Development and Validation of a Tumor Mutation Burden-Related Immune Prognostic Signature for Ovarian Cancers

Ovarian cancer (OC), one of the most common malignancies of the female reproductive system, is characterized by high incidence and poor prognosis. Tumor mutation burden (TMB), as an important biomarker that can represent the degree of tumor mutation, is emerging as a key indicator for predicting the efficacy of tumor immunotherapy. In our study, the gene expression profiles of OC were downloaded from TCGA and GEO databases. Subsequently, we analyzed the prognostic value of TMB in OC and found that a higher TMB score was significantly associated with a better prognosis (p = 0.004). According to the median score of TMB, 9 key TMB related immune prognostic genes were selected by LASSO regression for constructing a TMB associated immune risk score (TMB-IRS) signature, which can effectively predict the prognosis of OC patients (HR = 2.32, 95% CI = 1.68-3.32; AUC = 0.754).
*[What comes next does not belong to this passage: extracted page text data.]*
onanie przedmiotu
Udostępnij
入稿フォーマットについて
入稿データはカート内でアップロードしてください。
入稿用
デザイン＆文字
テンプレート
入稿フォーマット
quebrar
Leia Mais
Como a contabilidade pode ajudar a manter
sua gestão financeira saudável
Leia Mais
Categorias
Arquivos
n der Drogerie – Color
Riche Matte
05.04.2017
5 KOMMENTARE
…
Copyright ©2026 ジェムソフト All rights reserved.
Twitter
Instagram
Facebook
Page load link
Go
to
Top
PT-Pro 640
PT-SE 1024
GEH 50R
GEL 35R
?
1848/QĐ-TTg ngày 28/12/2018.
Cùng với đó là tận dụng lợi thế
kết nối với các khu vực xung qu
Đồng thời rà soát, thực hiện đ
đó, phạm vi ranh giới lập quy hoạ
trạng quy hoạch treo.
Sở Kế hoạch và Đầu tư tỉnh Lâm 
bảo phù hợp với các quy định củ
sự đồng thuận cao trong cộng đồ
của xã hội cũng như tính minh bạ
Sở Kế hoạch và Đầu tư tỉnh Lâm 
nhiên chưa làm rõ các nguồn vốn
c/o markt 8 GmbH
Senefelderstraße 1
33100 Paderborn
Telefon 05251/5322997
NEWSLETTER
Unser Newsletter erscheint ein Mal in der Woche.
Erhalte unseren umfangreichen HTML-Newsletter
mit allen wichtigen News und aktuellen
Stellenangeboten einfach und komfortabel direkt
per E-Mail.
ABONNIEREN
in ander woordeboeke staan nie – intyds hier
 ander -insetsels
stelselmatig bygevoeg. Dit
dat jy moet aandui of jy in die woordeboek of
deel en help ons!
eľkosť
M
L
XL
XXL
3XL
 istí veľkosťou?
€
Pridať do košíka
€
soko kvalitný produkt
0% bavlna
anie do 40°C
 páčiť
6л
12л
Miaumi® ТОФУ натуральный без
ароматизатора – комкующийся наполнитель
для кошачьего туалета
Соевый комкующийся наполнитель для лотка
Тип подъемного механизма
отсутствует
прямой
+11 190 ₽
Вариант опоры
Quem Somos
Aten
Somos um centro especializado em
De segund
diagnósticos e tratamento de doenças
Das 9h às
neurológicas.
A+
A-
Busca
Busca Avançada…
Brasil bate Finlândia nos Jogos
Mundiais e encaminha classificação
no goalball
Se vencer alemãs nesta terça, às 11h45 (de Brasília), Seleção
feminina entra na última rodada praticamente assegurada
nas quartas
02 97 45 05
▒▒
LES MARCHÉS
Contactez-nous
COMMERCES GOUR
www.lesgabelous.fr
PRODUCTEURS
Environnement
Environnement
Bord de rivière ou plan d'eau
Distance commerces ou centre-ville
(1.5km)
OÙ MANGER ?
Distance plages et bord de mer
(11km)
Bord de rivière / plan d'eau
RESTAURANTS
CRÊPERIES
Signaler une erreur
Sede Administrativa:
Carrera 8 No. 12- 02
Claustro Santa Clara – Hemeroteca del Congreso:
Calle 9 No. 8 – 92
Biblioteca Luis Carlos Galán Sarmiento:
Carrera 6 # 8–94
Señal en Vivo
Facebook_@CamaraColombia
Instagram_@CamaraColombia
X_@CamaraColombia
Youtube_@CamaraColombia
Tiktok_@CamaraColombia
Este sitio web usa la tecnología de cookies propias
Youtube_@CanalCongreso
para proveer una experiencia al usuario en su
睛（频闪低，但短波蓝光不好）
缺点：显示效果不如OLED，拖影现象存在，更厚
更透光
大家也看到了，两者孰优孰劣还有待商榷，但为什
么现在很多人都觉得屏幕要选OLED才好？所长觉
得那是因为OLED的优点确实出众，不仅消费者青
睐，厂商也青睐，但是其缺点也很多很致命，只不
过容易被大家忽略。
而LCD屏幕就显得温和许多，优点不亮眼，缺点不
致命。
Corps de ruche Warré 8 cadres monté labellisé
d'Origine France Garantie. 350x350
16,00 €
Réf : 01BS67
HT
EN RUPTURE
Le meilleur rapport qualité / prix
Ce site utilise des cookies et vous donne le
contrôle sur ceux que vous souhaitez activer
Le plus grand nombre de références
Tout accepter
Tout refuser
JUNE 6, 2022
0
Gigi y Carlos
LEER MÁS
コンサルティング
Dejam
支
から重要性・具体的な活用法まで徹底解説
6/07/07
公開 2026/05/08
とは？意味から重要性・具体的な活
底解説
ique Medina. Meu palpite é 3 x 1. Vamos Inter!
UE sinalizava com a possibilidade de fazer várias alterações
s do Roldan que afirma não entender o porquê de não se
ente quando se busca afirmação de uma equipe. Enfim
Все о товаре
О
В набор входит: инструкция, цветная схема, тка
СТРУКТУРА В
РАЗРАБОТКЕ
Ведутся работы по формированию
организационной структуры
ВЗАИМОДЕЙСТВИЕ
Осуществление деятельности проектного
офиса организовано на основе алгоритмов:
Interestingly, TMB-IRS is also closely related to the level of immune cell infiltration and immune checkpoint molecules (PD1, PD-L1, CTLA4, PD-L2) in OC. Furthermore, the nomogram combined with TMB-IRS and a variety of clinicopathological features can more comprehensively evaluate the prognosis of patients. In conclusion, we explored the relationship between TMB and prognosis and validated the TMB-IRS signature based on TMB score in an independent database (HR = 1.60, 95% CI = 1.13-2.27; AUC = 0.639), which may serve as a novel biomarker for predicting OC prognosis as well as possible therapeutic targets.

Automated summary

We found that tumor mutation burden (TMB) is closely associated with the prognosis of ovarian cancer (OC). The TMB associated immune risk score (TMB-IRS) signature can effectively predict the prognosis of OC patients. Furthermore, TMB-IRS is also correlated with immune cell infiltration levels and immune checkpoint molecules in OC.